DATA FOR THE TASK: Begin
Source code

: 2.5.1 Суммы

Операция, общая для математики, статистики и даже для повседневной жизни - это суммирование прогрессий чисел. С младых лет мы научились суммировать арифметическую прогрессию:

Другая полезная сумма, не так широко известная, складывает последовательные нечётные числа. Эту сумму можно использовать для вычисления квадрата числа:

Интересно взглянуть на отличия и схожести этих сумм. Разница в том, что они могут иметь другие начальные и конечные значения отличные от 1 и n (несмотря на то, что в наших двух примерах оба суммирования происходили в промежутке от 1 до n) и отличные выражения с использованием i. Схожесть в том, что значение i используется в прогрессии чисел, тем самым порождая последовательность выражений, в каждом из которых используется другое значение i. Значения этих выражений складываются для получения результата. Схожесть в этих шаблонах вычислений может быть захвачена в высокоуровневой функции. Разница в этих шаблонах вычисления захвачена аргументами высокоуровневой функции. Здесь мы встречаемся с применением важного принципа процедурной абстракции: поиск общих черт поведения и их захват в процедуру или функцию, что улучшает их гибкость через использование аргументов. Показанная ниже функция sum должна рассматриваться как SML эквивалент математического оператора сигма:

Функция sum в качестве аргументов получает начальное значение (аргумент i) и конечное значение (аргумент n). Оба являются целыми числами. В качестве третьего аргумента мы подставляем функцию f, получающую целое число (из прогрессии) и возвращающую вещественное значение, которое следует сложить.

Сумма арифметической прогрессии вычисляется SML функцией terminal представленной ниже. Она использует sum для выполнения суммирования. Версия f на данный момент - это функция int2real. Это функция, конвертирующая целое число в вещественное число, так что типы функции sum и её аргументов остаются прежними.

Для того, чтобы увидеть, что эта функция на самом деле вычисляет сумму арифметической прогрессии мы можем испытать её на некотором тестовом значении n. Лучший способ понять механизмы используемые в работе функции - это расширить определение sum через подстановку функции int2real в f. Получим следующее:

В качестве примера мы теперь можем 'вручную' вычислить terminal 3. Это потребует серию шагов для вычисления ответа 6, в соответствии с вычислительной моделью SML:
DATA FOR THE TASK: End
▶ [AIM OF THE EXERCISE]
Using the listing above, locate the lines that hold "целое" and copy each one.

▶ [ANSWER TO THE PROBLEM]
Функция sum в качестве аргументов получает начальное значение (аргумент i) и конечное значение (аргумент n). Оба являются целыми числами. В качестве третьего аргумента мы подставляем функцию f, получающую целое число (из прогрессии) и возвращающую вещественное значение, которое следует сложить.
Сумма арифметической прогрессии вычисляется SML функцией terminal представленной ниже. Она использует sum для выполнения суммирования. Версия f на данный момент - это функция int2real. Это функция, конвертирующая целое число в вещественное число, так что типы функции sum и её аргументов остаются прежними.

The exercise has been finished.